Installation
Supported Environment
PyQBPP runs on Linux-based systems with the following CPUs:
- amd64: 64-bit Intel and AMD processors
- arm64: 64-bit ARM processors (aarch64)
Requirements:
- Ubuntu 20.04 or later (glibc 2.31+ — manylinux_2_31 wheel)
- Python 3.8 or later
pip20.3 or later (for PEP 600 manylinux_2_31 wheel support)
For Windows users, PyQBPP can be used through WSL (Windows Subsystem for Linux).
Installation
There are two ways to install PyQBPP:
- Method 1: PyPI (recommended) — Install the published package directly from the Python Package Index.
- Method 2: Local wheel — Install a downloaded
.whlfile (useful for offline installs or pinning a specific build).
Neither method requires sudo privileges when installed inside a Python virtual environment (venv).
Method 1: Install via PyPI (recommended)
PyQBPP is published on PyPI. For detailed package information, see the PyQBPP PyPI page.
We recommend using a Python virtual environment (venv) to keep PyQBPP isolated from system packages:
python3 -m venv ~/qbpp-env
source ~/qbpp-env/bin/activate
pip install pyqbpp
Upgrading
pip install --upgrade pyqbpp
Uninstalling
pip uninstall pyqbpp
Method 2: Install via local wheel
Download the .whl file of the latest PyQBPP release from the Latest Releases page, then install it with pip:
python3 -m venv ~/qbpp-env
source ~/qbpp-env/bin/activate
pip install pyqbpp-<VERSION>-py3-none-manylinux_2_31_x86_64.whl
Replace <VERSION> with the actual release version and choose the wheel that matches your CPU architecture (x86_64 for amd64, aarch64 for arm64).
No environment variable configuration is required. The wheel bundles all shared libraries (qbpp_*.so, easysolver_*.so, exhaustive_*.so) and the qbpp-license command inside the package; pip installs them under your virtual environment automatically.
Importing PyQBPP
PyQBPP provides multiple submodules that correspond to different coefficient / energy integer types. Pick the one that fits the size of your coefficients and energies:
import pyqbpp as qbpp # default: coeff=int32, energy=int64 (c32e64)

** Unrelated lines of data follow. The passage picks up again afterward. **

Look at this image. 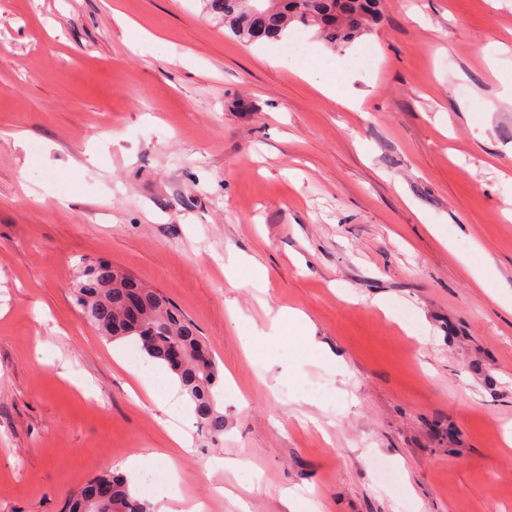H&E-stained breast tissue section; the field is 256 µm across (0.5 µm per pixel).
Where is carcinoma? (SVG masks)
Here are the masks:
<instances>
[{"label": "carcinoma", "mask_w": 512, "mask_h": 512, "mask_svg": "<svg viewBox=\"0 0 512 512\" xmlns=\"http://www.w3.org/2000/svg\"><path fill=\"white\" fill-rule=\"evenodd\" d=\"M210 11L239 41L279 40L298 23L327 46L349 44L369 33L382 15L381 0H207ZM72 294L82 318L108 342L131 339L141 353L164 365L194 406L199 426L224 434L217 402L220 372L193 321L154 288L112 263L89 260L79 267ZM67 512H152L128 482L105 474L68 500Z\"/></svg>", "instance_id": "cac0c4a2"}]
</instances>
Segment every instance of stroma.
Instances as JSON below:
<instances>
[{
	"instance_id": "stroma-1",
	"label": "stroma",
	"mask_w": 512,
	"mask_h": 512,
	"mask_svg": "<svg viewBox=\"0 0 512 512\" xmlns=\"http://www.w3.org/2000/svg\"><path fill=\"white\" fill-rule=\"evenodd\" d=\"M511 84L512 0H386L336 49L241 43L206 0H0V512L147 451L203 512H512ZM88 258L197 325L223 437L79 316ZM288 320L296 327L307 330L308 327H310L311 330V336H308V342L312 346V348L319 351L320 355H322L325 359L329 360L330 362L334 363L336 365L339 364L341 361L336 358L335 355L330 353L327 349L323 348L319 344H317L314 341V328L310 321V319L303 313L298 311H293L288 313Z\"/></svg>"
}]
</instances>
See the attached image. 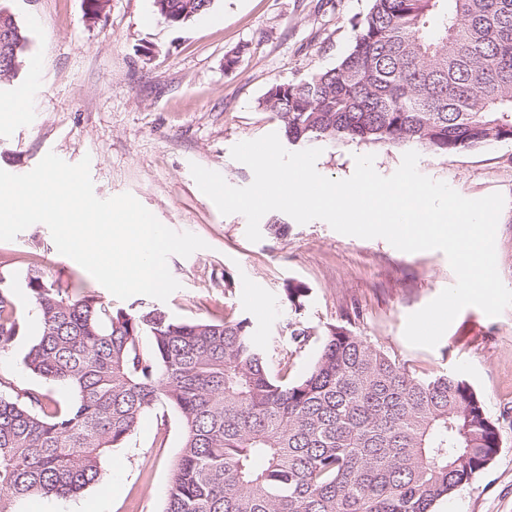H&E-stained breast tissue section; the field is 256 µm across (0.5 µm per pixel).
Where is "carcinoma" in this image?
I'll return each mask as SVG.
<instances>
[{
	"label": "carcinoma",
	"mask_w": 512,
	"mask_h": 512,
	"mask_svg": "<svg viewBox=\"0 0 512 512\" xmlns=\"http://www.w3.org/2000/svg\"><path fill=\"white\" fill-rule=\"evenodd\" d=\"M184 26L214 0H154ZM27 45L0 35V76ZM291 145L357 142L451 154L512 140V0H373L332 68L275 83L259 102ZM0 277V352L21 314ZM42 332L24 358L74 392L0 394V512L68 498L104 480L106 452L151 411L182 429L164 512H435L496 456L499 432L471 386L422 378L345 325L299 317L309 288L285 287L288 341L321 348L309 371L253 340L247 319L197 322L113 308L33 266Z\"/></svg>",
	"instance_id": "obj_1"
}]
</instances>
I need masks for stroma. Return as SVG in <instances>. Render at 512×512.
I'll list each match as a JSON object with an SVG mask.
<instances>
[{"label":"stroma","mask_w":512,"mask_h":512,"mask_svg":"<svg viewBox=\"0 0 512 512\" xmlns=\"http://www.w3.org/2000/svg\"><path fill=\"white\" fill-rule=\"evenodd\" d=\"M6 5L28 38V60L39 58L41 65L35 71L22 64L0 91V169L27 173L50 152L70 164L90 158L98 198L132 194L167 227L202 238L205 249L168 260L180 287L162 307L174 318H245L259 346L281 353L288 348L284 285L299 280L310 289L304 320L347 325L420 376L464 379L497 425L500 448L435 510L512 512V306L496 317L466 307L435 348L412 346L403 335L408 315L456 281L444 253L402 252L385 239L346 236L322 220L301 225L280 211L262 217L265 231L253 243L245 236V217L222 215L190 172L195 163L231 186L251 184V169L232 158L231 148L279 132L276 117L259 106L264 94L273 83L334 67L372 0H215L211 11L181 28L159 18L154 0H111L95 19L87 15L86 0ZM19 87L28 100L21 114L12 100ZM370 153L376 171L388 176L404 150L326 144L316 169L345 179L355 156ZM417 168L470 199L504 195L495 246L499 275L512 289V142L448 155L423 150ZM276 220L287 225L278 238L266 231ZM34 266L112 306L126 309L131 302L63 258L44 224L0 241V274L24 315L20 339L0 352V375L64 402L73 397L69 388L35 377L24 365L40 334L25 281ZM180 446L177 418L148 413L125 447L103 462L108 497L92 485L66 499H28L20 512H162Z\"/></svg>","instance_id":"35a3bbf8"}]
</instances>
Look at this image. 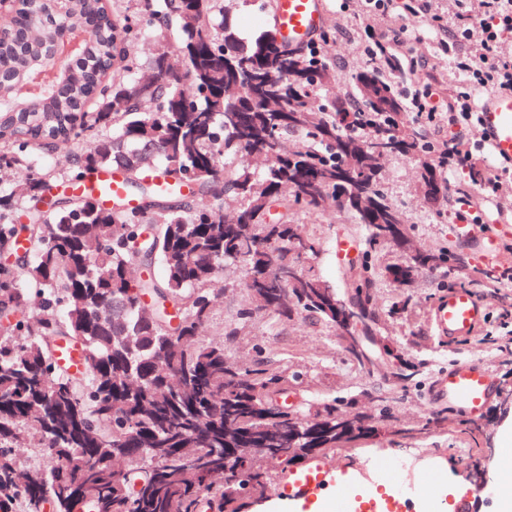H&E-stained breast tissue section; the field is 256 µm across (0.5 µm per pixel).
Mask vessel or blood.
<instances>
[{
  "label": "vessel or blood",
  "mask_w": 512,
  "mask_h": 512,
  "mask_svg": "<svg viewBox=\"0 0 512 512\" xmlns=\"http://www.w3.org/2000/svg\"><path fill=\"white\" fill-rule=\"evenodd\" d=\"M324 0H275L272 34L277 39L304 44L311 41L325 23ZM478 136L498 165L512 164V89H497L481 97L478 106ZM456 234L477 243V251L486 262L500 259L503 245L480 225L462 222ZM485 307L473 292L449 289L434 304L430 320L438 335L459 338L477 333L483 323ZM495 379L476 362H462L435 378L430 390L433 403L457 405L469 418L481 420L495 396ZM351 485L345 473L332 461L319 457L301 470L288 474L280 484V496L310 505L329 504L330 512H372L369 491H362L359 503H351Z\"/></svg>",
  "instance_id": "vessel-or-blood-1"
}]
</instances>
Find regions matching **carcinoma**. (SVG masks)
<instances>
[{"mask_svg":"<svg viewBox=\"0 0 512 512\" xmlns=\"http://www.w3.org/2000/svg\"><path fill=\"white\" fill-rule=\"evenodd\" d=\"M236 2L146 0L140 21L121 24L109 0H72L68 23L96 35L61 94L27 87L36 44L57 29L30 32L25 3L17 36L0 44V62L31 63L0 86V109L19 114L15 125L0 122L10 144L0 188L21 189L29 203L20 227L0 210V244L23 232L33 252L0 267V512H41L47 501L55 512H198L203 501L211 512H241L307 449L326 456L375 428L351 399L306 414L282 408L300 374L237 364L205 338L213 284L235 267L251 299L245 316L339 328L336 289L300 267L321 242L290 220L300 209H339L363 248L344 276L378 324L372 252L408 241L402 210L378 188L380 155L415 159L433 202L438 163L405 129L408 94L386 75L393 56L361 68L357 96L338 100L327 50L285 48L269 30L241 37L230 19ZM141 25L156 52L103 72ZM99 129L73 156L71 177L121 169L137 207L106 206L86 191L43 200L52 174L31 151ZM274 130L301 140L289 150ZM139 262L162 275L135 280ZM447 262L441 249H420L405 265L419 273ZM338 336L361 368L373 367ZM62 342L79 348L81 371L56 364ZM23 447L39 450L42 469L20 466Z\"/></svg>","mask_w":512,"mask_h":512,"instance_id":"carcinoma-1","label":"carcinoma"}]
</instances>
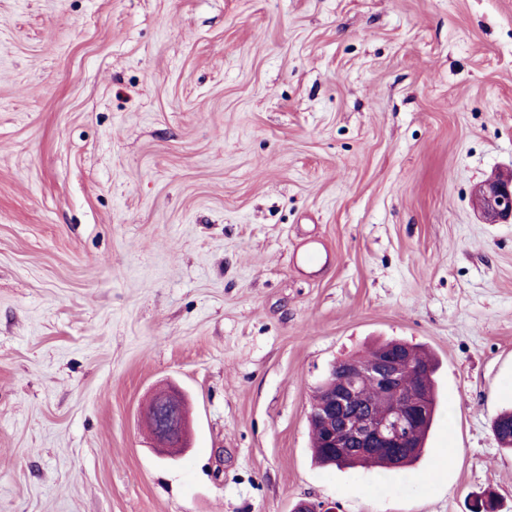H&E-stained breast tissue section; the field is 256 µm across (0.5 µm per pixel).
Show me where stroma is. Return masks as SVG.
<instances>
[{"label": "stroma", "mask_w": 512, "mask_h": 512, "mask_svg": "<svg viewBox=\"0 0 512 512\" xmlns=\"http://www.w3.org/2000/svg\"><path fill=\"white\" fill-rule=\"evenodd\" d=\"M511 167L512 0H0V512H512V223L471 197ZM392 338L438 364L423 456L317 465L316 388ZM293 261L306 268L315 267L322 258V247L318 241L308 240L294 252ZM185 395L177 389L160 391L142 411L154 448L169 459L190 448L191 422L184 411Z\"/></svg>", "instance_id": "1"}]
</instances>
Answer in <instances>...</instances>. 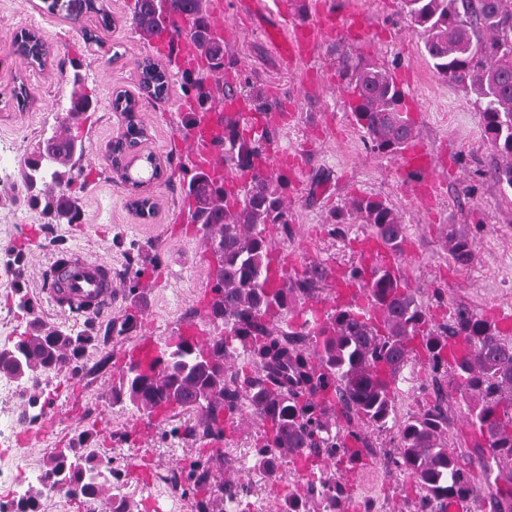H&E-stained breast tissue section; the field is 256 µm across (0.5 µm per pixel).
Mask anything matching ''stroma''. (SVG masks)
Listing matches in <instances>:
<instances>
[{
	"instance_id": "35a3bbf8",
	"label": "stroma",
	"mask_w": 512,
	"mask_h": 512,
	"mask_svg": "<svg viewBox=\"0 0 512 512\" xmlns=\"http://www.w3.org/2000/svg\"><path fill=\"white\" fill-rule=\"evenodd\" d=\"M227 65L220 81L233 87L261 91L273 111L292 109L278 126L275 150L300 154L302 170L293 172L288 189L292 222L287 230L271 229L276 253L288 261L290 273L317 263L329 271L348 270L360 259L359 240L369 234L362 224H333L332 211L355 197H376L398 212L407 226L404 275L428 306L432 324L450 322L466 308L487 316L493 309L512 310V190L494 183L487 173L490 146L481 106L474 95L440 77L423 54L420 34L411 28L401 0H355L368 15L370 27L356 42L327 40L309 64L316 83H306L300 70L285 69L263 35L274 26L275 12L260 15L245 10L244 0H223ZM70 0H0V180L16 175L18 163L34 146L43 126L61 124L72 90L71 73H79L93 106L83 120L67 127L68 135L85 146L83 170L69 187L80 204L74 224H51L40 210L21 202L0 200V347L12 344L25 330V316L15 305L14 288L23 284L40 315L61 328L88 331L98 339L79 374L62 371L47 387L51 405L29 429L42 438L19 446L14 433L4 462L17 477L42 467L48 449L68 447L81 430L95 433V447L112 456L119 471L107 491L95 501L96 512H110L113 499H125L129 512H198L210 490H195L189 480L194 465L209 466L226 481H243L247 495L235 502L215 501L214 512H277L289 492L305 488L320 473L284 461L270 479L244 464L260 437L257 422L238 417L222 440L190 433L198 414L179 415L160 424L131 405L110 402L126 360L136 341L150 336L163 341L192 319L209 290L208 259L198 225L188 223L189 203L181 192L179 164L190 148L183 140L181 117L194 100L173 77L160 101L142 100L139 116L147 129L144 152L171 159L165 179L154 182L150 194L154 211L141 217L130 206L128 187L112 173L107 148L124 130L121 113L110 102L120 91L138 93L139 62L150 57L166 63L167 54L144 40L131 24L133 0H106L114 24L98 28L94 13H72ZM94 30L97 43H85L82 30ZM23 30L37 33L49 55L44 68L30 67L13 53L11 41ZM360 56L389 72L408 75L401 87L418 129V138L440 165L433 177L440 193L432 204L418 202L411 191L415 177L403 171L397 157L370 149L347 105L338 58ZM65 72H58V60ZM23 81L30 93L27 107H18L10 91ZM469 238L475 249L470 266L457 265L445 244L447 236ZM77 250L111 264L117 294L111 309L85 317L50 307L41 295L49 262L58 251ZM23 255L14 266L12 254ZM142 270V292L129 291L135 270ZM137 313L133 332L119 336L112 324ZM395 400L397 421H405L434 397L432 376L424 362L409 364ZM466 402L457 394L448 399V444L471 473L479 496L473 512H512L505 500L512 488V469L498 476L486 472L487 449L478 447L465 418ZM391 432L376 433L364 449V464L344 474L349 496L345 512H417L419 493L408 475L383 464ZM179 479L166 485L159 474Z\"/></svg>"
}]
</instances>
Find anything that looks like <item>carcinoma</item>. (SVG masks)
Returning <instances> with one entry per match:
<instances>
[{"instance_id":"cac0c4a2","label":"carcinoma","mask_w":512,"mask_h":512,"mask_svg":"<svg viewBox=\"0 0 512 512\" xmlns=\"http://www.w3.org/2000/svg\"><path fill=\"white\" fill-rule=\"evenodd\" d=\"M210 0H134L132 25L151 38L175 14L190 20L187 38L205 64L180 71L196 110L182 116L183 130L205 128L216 101L213 80L224 72V39L215 36ZM403 11L423 36L424 54L443 78L474 94L482 106L484 130L491 145L487 173L512 189V0H402ZM98 23L112 27L104 4L85 0ZM15 52L31 65L44 66L47 48L33 32L20 34ZM140 87L154 99L167 95L168 68L146 57L139 64ZM340 77L350 93V110L372 150L398 155L417 136L403 106L404 93L390 73L361 57H340ZM227 102L244 101L249 110L268 115L271 104L258 90L223 91ZM93 106L82 90L73 92L65 121L75 124ZM112 109L128 115L124 136L137 144L144 125L138 102L119 92ZM219 130L205 143L224 174L200 167L192 158L181 165L187 179L182 190L193 200L189 222L200 225L206 250L216 258L209 266L210 300L196 311L220 332L203 343L180 338L160 346L150 365L128 363L114 403L166 421L169 413H201L202 431L220 437L246 411L263 428L253 450L252 468L270 477L285 458L317 468L324 459L341 463L350 453L370 447L358 425L391 429L398 384L406 366L424 356L434 375L435 400L397 426L393 448L383 462L404 471L420 491L418 512H442L452 498H475L478 489L458 455L448 448V397H469L468 422L478 430L493 464L512 462V338L481 316L458 310L448 324L429 325L426 307L407 281L389 268L350 270L349 277L370 291L374 313L349 308L326 314L297 305L318 298L327 269L313 264L304 273L279 283L271 273L270 228L288 232V177L269 164L276 138L267 121L242 124L241 115L225 114ZM83 143L59 128L41 132L36 148L18 164L17 177L0 188L10 200L41 209L50 224H73L79 203L62 187L82 172ZM160 159L143 153L124 164V175L142 185L158 179ZM333 224H365L370 235L390 250H404L407 227L385 201L356 197L330 215ZM454 262L468 265L472 242L449 239ZM17 305L28 315L26 329L0 357V374L15 380L24 410L19 420L31 423L44 415L49 399L44 385L56 373L82 369L81 359L95 341L86 332L62 330L39 315L25 288L15 290ZM464 350L453 359L443 354L446 341ZM238 342L252 366L242 374L234 361ZM93 432L77 435L66 448L47 453L43 479L29 485L15 512H40L46 490L97 498L115 474L112 459L91 445ZM356 444L350 448L349 443ZM345 484L321 476L302 495L283 499L281 512H340Z\"/></svg>"}]
</instances>
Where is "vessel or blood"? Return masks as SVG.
<instances>
[{
	"instance_id": "b4317fda",
	"label": "vessel or blood",
	"mask_w": 512,
	"mask_h": 512,
	"mask_svg": "<svg viewBox=\"0 0 512 512\" xmlns=\"http://www.w3.org/2000/svg\"><path fill=\"white\" fill-rule=\"evenodd\" d=\"M367 29L366 17L353 7L339 8L334 0H316L308 18L282 19L279 25L268 28L266 35L281 59L293 68L313 58L329 38L339 35L353 40ZM399 164L403 170L422 174V186L436 190V181L428 176L434 159L419 141L408 143L399 156ZM363 262L369 267L383 266L396 272L402 269L401 256L372 237L366 241ZM44 293L54 308L96 314L112 303V267L82 252H72L64 262L50 264ZM325 306L364 311L373 308L368 290L352 281L340 284Z\"/></svg>"
}]
</instances>
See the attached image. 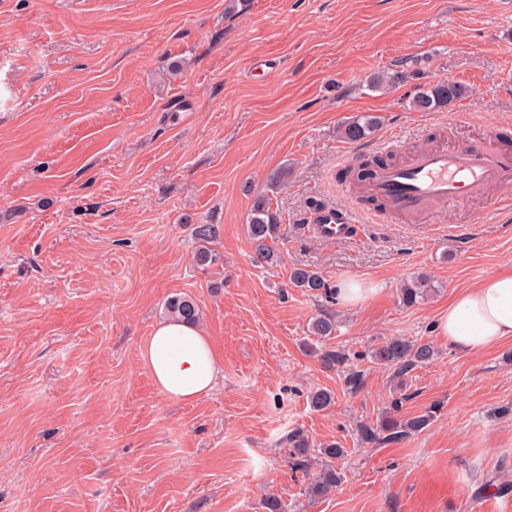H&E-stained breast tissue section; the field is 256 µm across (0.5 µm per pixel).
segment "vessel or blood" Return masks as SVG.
Wrapping results in <instances>:
<instances>
[{
    "instance_id": "b4317fda",
    "label": "vessel or blood",
    "mask_w": 512,
    "mask_h": 512,
    "mask_svg": "<svg viewBox=\"0 0 512 512\" xmlns=\"http://www.w3.org/2000/svg\"><path fill=\"white\" fill-rule=\"evenodd\" d=\"M497 137L492 130L480 141L423 149L408 161L374 167L364 178L363 191L389 211L409 216H434L448 204L488 197L492 185L512 181V153L495 147ZM357 222L352 208L320 205L309 231L319 239L349 242Z\"/></svg>"
}]
</instances>
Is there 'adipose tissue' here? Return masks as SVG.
<instances>
[{
    "label": "adipose tissue",
    "instance_id": "obj_1",
    "mask_svg": "<svg viewBox=\"0 0 512 512\" xmlns=\"http://www.w3.org/2000/svg\"><path fill=\"white\" fill-rule=\"evenodd\" d=\"M438 329L464 353H477L512 339V269L459 292L442 312ZM141 356L156 388L183 403L209 395L221 371L208 336L175 320L154 328Z\"/></svg>",
    "mask_w": 512,
    "mask_h": 512
}]
</instances>
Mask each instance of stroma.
<instances>
[{"label": "stroma", "mask_w": 512, "mask_h": 512, "mask_svg": "<svg viewBox=\"0 0 512 512\" xmlns=\"http://www.w3.org/2000/svg\"><path fill=\"white\" fill-rule=\"evenodd\" d=\"M383 71L396 83L371 89ZM439 81L466 93L413 110ZM360 114L379 119L365 145L400 137L398 161L512 128V0H0V512H512V341L462 353L437 328L512 267V209L430 224L369 201L357 242L312 237L315 206L351 203L337 129ZM264 193L284 226L271 267L247 233ZM199 224L219 227L207 266ZM297 266L370 294L292 288ZM422 275L431 291L403 305ZM176 295L224 367L192 403L141 359ZM394 337L435 356L396 379L371 354ZM317 390L334 404L314 410ZM397 398L402 418L437 412L365 441ZM296 432L344 448L329 496L292 471Z\"/></svg>", "instance_id": "stroma-1"}]
</instances>
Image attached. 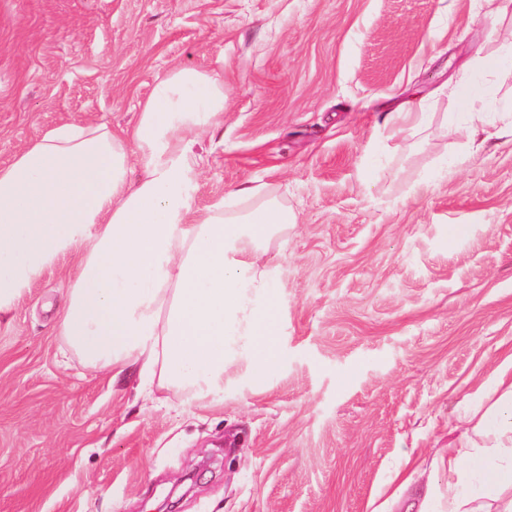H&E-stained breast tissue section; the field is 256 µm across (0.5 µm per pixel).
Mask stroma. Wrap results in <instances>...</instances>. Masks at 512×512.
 Segmentation results:
<instances>
[{
  "label": "stroma",
  "mask_w": 512,
  "mask_h": 512,
  "mask_svg": "<svg viewBox=\"0 0 512 512\" xmlns=\"http://www.w3.org/2000/svg\"><path fill=\"white\" fill-rule=\"evenodd\" d=\"M512 0H0V164L74 119L132 125L177 68L223 82L197 205L260 186L295 222L280 361L224 394L62 358L68 255L0 319V512H408L512 356V142L448 126ZM421 127L382 126L402 104ZM464 232L450 234L451 225Z\"/></svg>",
  "instance_id": "stroma-1"
}]
</instances>
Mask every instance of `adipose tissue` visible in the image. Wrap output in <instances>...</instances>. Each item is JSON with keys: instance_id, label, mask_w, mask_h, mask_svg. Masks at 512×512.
I'll list each match as a JSON object with an SVG mask.
<instances>
[{"instance_id": "obj_1", "label": "adipose tissue", "mask_w": 512, "mask_h": 512, "mask_svg": "<svg viewBox=\"0 0 512 512\" xmlns=\"http://www.w3.org/2000/svg\"><path fill=\"white\" fill-rule=\"evenodd\" d=\"M223 120V84L179 68L132 127L64 123L0 165V318L76 253L59 328L82 363L117 375L138 363L218 395L228 343L244 336L264 379L279 359L281 289L251 255L293 216L259 187L195 204L205 159L194 145ZM487 399L448 450L444 495L427 488L418 512H476L477 500L512 512V377L495 374Z\"/></svg>"}]
</instances>
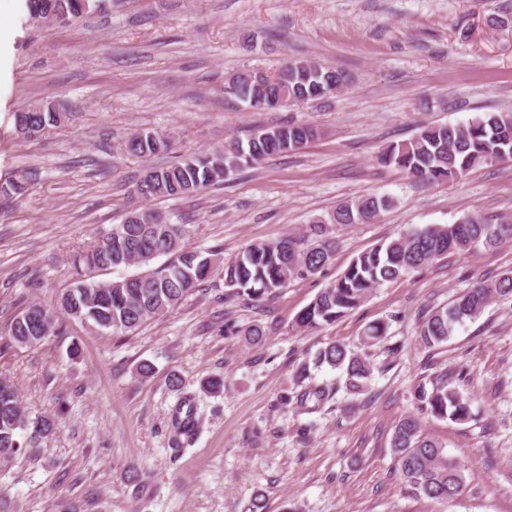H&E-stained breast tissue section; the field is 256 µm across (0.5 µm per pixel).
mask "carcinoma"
<instances>
[{
	"instance_id": "carcinoma-1",
	"label": "carcinoma",
	"mask_w": 512,
	"mask_h": 512,
	"mask_svg": "<svg viewBox=\"0 0 512 512\" xmlns=\"http://www.w3.org/2000/svg\"><path fill=\"white\" fill-rule=\"evenodd\" d=\"M33 18L66 25L88 13L84 0H28ZM347 76L342 71L302 59L287 61L277 74L263 79L262 91L292 102L325 98L342 89ZM241 100L257 91L251 75H238L224 87ZM57 113L34 100L15 114V128L26 139H35L57 127ZM313 128L303 124L255 127L247 141H233L221 151L190 154L178 162L147 169L137 183L144 205L127 212L120 224L94 232L91 241L72 260L75 277L57 301L47 308L32 303L10 323L8 342L18 347L39 345L61 321L91 324L100 331L132 334L146 321L174 309L215 267L224 270V285L259 300L286 286L296 276L313 275L331 262L336 241L328 225L364 224L378 219L395 204L390 196H365L339 205L328 217L309 225L308 238L284 236L274 242H258L222 263L204 257L189 245L185 224H170L148 203L182 198L224 182L232 172L258 163L274 154L299 151L314 138ZM167 138L148 129L129 136L127 154L144 158L169 149ZM376 160L399 170L407 178L425 184L446 183L463 178L486 164L512 160V112H485L464 123L428 124L411 139L382 148ZM27 176L19 174L0 183V193L13 196L25 190ZM512 243V222L493 224L478 213H469L451 224L411 229L359 253L335 281L323 288L297 315L295 325L314 332L331 325L358 308L386 282H397L413 271L450 253L484 248L496 250ZM165 256L157 267L150 263ZM139 265L146 270L120 280H96L94 274L118 266ZM495 299L512 300V271L494 280L479 279L459 292L444 308L419 316L416 340L432 349L448 342L455 327L477 320ZM390 323L377 320L362 336L368 342L384 339ZM324 365L346 376L345 387L360 392L371 377L372 367L339 342L320 349L312 363H303L299 377H309L310 367ZM463 371L442 369L430 378L431 388L418 386L414 399L418 414L403 416L395 426L391 448L406 492L436 501L456 499L465 483L464 465L448 457L444 445L424 432L420 416L466 422L471 418L470 399L463 396L457 380ZM332 398V390L311 386L297 395L304 406L317 409ZM48 415L30 418L20 393L7 377H0V457L22 449L34 451L53 430Z\"/></svg>"
}]
</instances>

# import pyqbpp.c32e32 as qbpp # coeff=int32, energy=int32
# import pyqbpp.c64e64 as qbpp # coeff=int64, energy=int64
# import pyqbpp.c64e128 as qbpp # coeff=int64, energy=int128
# import pyqbpp.c128e128 as qbpp # coeff=int128, energy=int128
# import pyqbpp.cppint as qbpp # coeff=cpp_int, energy=cpp_int (arbitrary precision)
The plain import pyqbpp as qbpp is equivalent to import pyqbpp.c32e64 as qbpp and is sufficient for most problems. Use a larger type variant when your objective function can produce coefficients or energies that overflow 32- or 64-bit integers, and switch to pyqbpp.cppint when arbitrary-precision arithmetic is required.
Only one variant should be imported per Python process.
License Activation
After installation, activate the license to start using PyQBPP:
qbpp-license -k XXXXXX-XXXXXX-XXXXXX-XXXXXX -a
The qbpp-license command is installed by the wheel into your virtual environment’s bin/ directory, so it is available on PATH as soon as the venv is activated.
A free Trial license (30 days, 10,000 variables) is available via the QUBO++ User Portal. Run qbpp-license -s to obtain a sign-up code, register at the portal, and activate the resulting key with qbpp-license -k <KEY> -a.
Using QBPP_LICENSE_KEY at runtime
As an alternative to qbpp-license -a, you can supply the license key through the QBPP_LICENSE_KEY environment variable. This is especially useful inside containers, CI jobs, and Lambda/serverless environments where activating and storing a license file is inconvenient:
export QBPP_LICENSE_KEY=XXXXXX-XXXXXX-XXXXXX-XXXXXX
python3 my_qbpp_program.py
When QBPP_LICENSE_KEY is set, PyQBPP uses it directly at runtime without writing any state to disk.
For details on license types, deactivation, troubleshooting, and more, see License Management.